The network Regional Congregations and Neighborhood Organizations has established the Public Health Reentry Project to address the growing number of parolees returning to Los Angeles County under the unhealthiest circumstances. Los Angeles County is the epicenter of the nation’s rapidly growing population of parolees. According to a U.S. Department of Justice study, Los Angeles County receives more releases from prison than any other county in the United States. About 30 percent of California’s parolees crowd into its low-income neighborhoods.
This devastating fact can no longer be regarded as solely a public safety crisis. RCNO is a national faith- and community-based organizing network that builds the capacities of faith- and community-based agencies to engage in organizing and public policy initiatives that produce program innovations.
When parolees arrive in these neighborhoods, they are in far poorer health than the county’s general population. For example, parolees in Los Angeles County experience:
- A 4 times higher rate of active tuberculosis.
- A 9-10 times higher rate of hepatitis C.
- A 5 times higher rate of AIDS.
- A 1.5 -5 times higher rate of mental illness.
Many of the parolees’ illnesses go undiagnosed and untreated by prison physicians. To exacerbate the problem, California’s prison-based health care system does not prepare parolees to use public and private health clinics in the counties where they will reside. There is no coordination between counties and prisons in planning for the continued care of inmates after they are released.
Most parolees do not have medical insurance or stable sources of medical services. Eligible parolees may sign up for various programs but few do, often because they are unable to complete required application forms, do not possess appropriate personal identification documents, and/or have no permanent address. If parolees do succeed in applying for public health insurance programs, they often experience long delays while their enrollments are finalized.
The several thousands of parolees that reside in Los Angeles County’s most impoverished neighborhoods escalate the serious health care problems that already exist. The entire county, in fact, is “medically stressed.” About one sixth of the nation’s uninsured live in California. In Los Angeles County alone, over 2 million residents (25 percent of the non-elderly population) are uninsured at some time during the year. As a strategy for dealing with its $2.1 billion deficit, the Los Angeles County Department of Health Services is considering the closure of all of the remaining comprehensive and personal health centers.
Religious congregations are well situated to address the serious health issues created by parolees in low-income neighborhoods. They enjoy, along with public schools, a highly visible presence in these neighborhoods. As many as 35 congregations per square mile exist in some Central Los Angeles neighborhoods. Many congregations are very small, but they are virtually everywhere: on every major street, in office buildings, and in homes.
Their community leadership cannot be disputed. Almost all of them offer services such as emergency food, clothing, and shelter, transportation, drug and alcohol interventions, counseling, job placement, family violence intervention, literary education, and so on. RCNO recognizes that all congregations, regardless of size or denomination, possess human, intellectual, and spiritual capital to engage in faith-based community organizing.
Since 1994, the RCNO’s network of congregations in Los Angeles County has addressed the needs of parolees and incarcerated people, and currently have a network of 120 congregations. The RCNO’s Public Health Reentry Project is driven by a moral/spiritual vision -- a vision that is consistent with the long-term missions of congregations in low-income neighborhoods. The project assumes that formerly incarcerated persons can become community assets. Although they bring unbearable health care burdens to their neighborhoods, they can fortify families and can resurrect the fragile communities that receive them socially, politically, and economically.

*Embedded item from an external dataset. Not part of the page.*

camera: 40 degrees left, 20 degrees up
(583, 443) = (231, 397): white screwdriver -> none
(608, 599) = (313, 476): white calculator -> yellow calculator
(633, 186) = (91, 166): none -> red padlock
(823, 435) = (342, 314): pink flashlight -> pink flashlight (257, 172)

RCNO has created a public health policy task force composed of representatives from Los Angeles County criminal justice agencies, health and human service agencies, and colleges/universities. The task force’s discussions about proposals will focus on:
- The need for increased access by parolees to free or reduced-cost medical services.

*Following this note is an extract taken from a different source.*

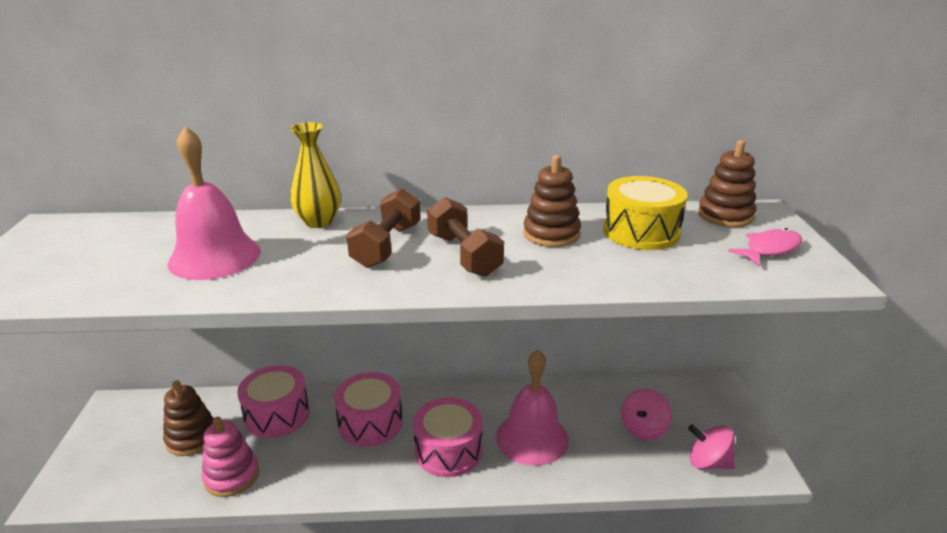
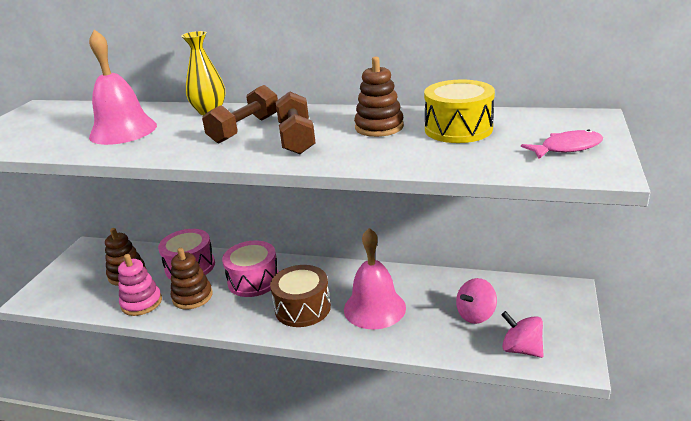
camera: 20 degrees right, 0 degrees up
(448, 450) = (302, 308): pink drum -> brown drum
(725, 215) = (550, 120): brown stacking toy -> brown stacking toy (192, 297)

- Access to community-based health education and preventive health services.
- Expansion of public awareness to public policies that affect parolees.

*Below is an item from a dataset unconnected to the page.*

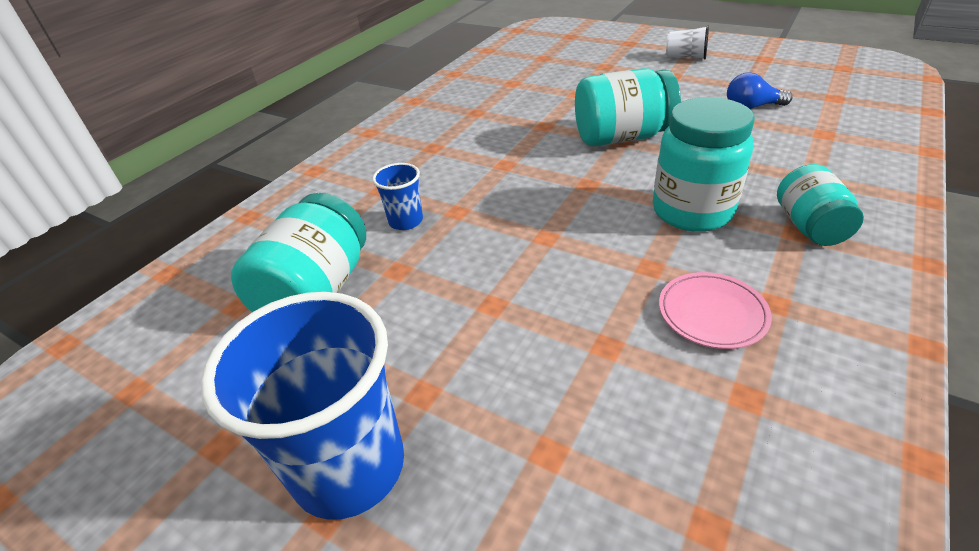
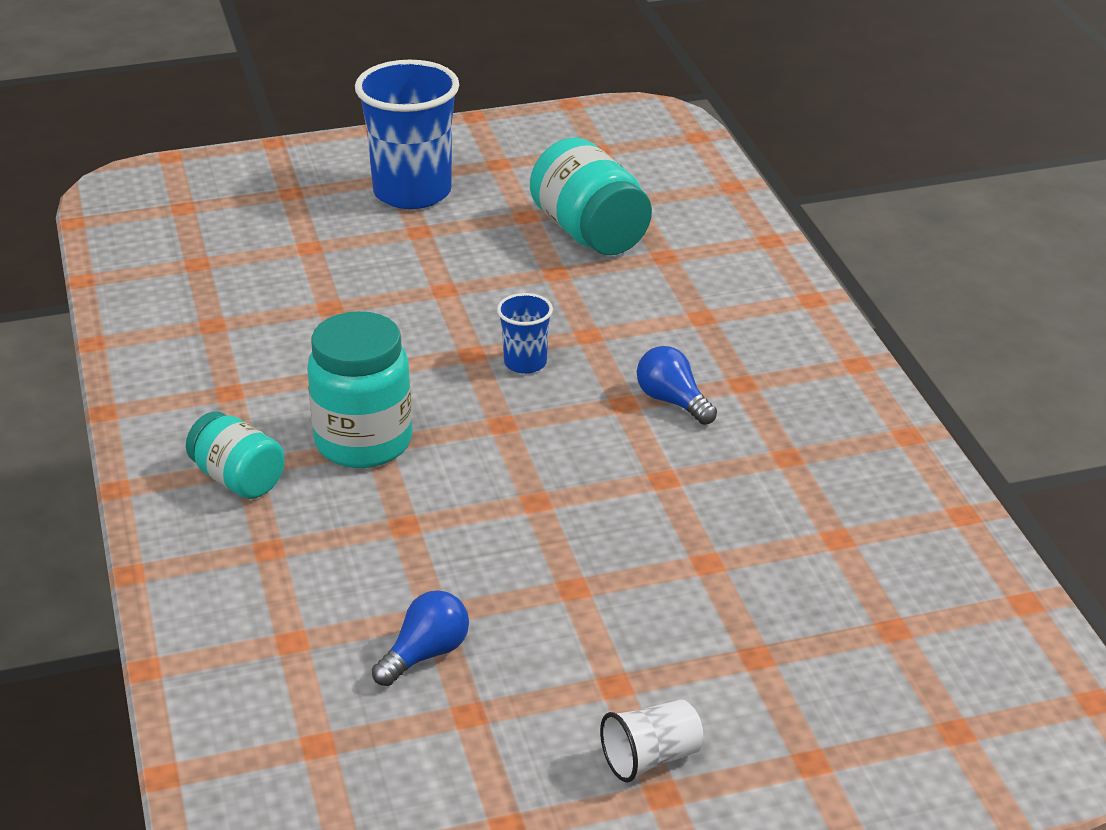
camera: 130 degrees right, 5 degrees down
(406, 221) = (619, 305): blue cup -> blue cup (525, 363)
(480, 154) = (672, 401): none -> blue light bulb
(622, 137) = (542, 507): turquoise jar -> none
(712, 313) = (272, 361): pink plate -> none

- Reduction of barriers to expanded health services for parolees.
- Protecting and bolstering the capacity of community-based and public health care clinics to serve parolees.
- More effective coordination between prison-based medical services and public health resources that serve parolees.
- Encouragement of county participation in public/community-based coalitions that serve parolees.
RCNO’s network of congregational and community organizations will actively support their own and others’ public policy recommendations, as well as organize networks of team players to support the reentry health care needs of parolees.
In its Public Health Reentry Project, RCNO is assuming an unprecedented role. The project is a first-of-a-kind in urban America, especially in its comprehensive approach. They are also launching smaller task forces in San Diego, Riverside, and Alameda counties.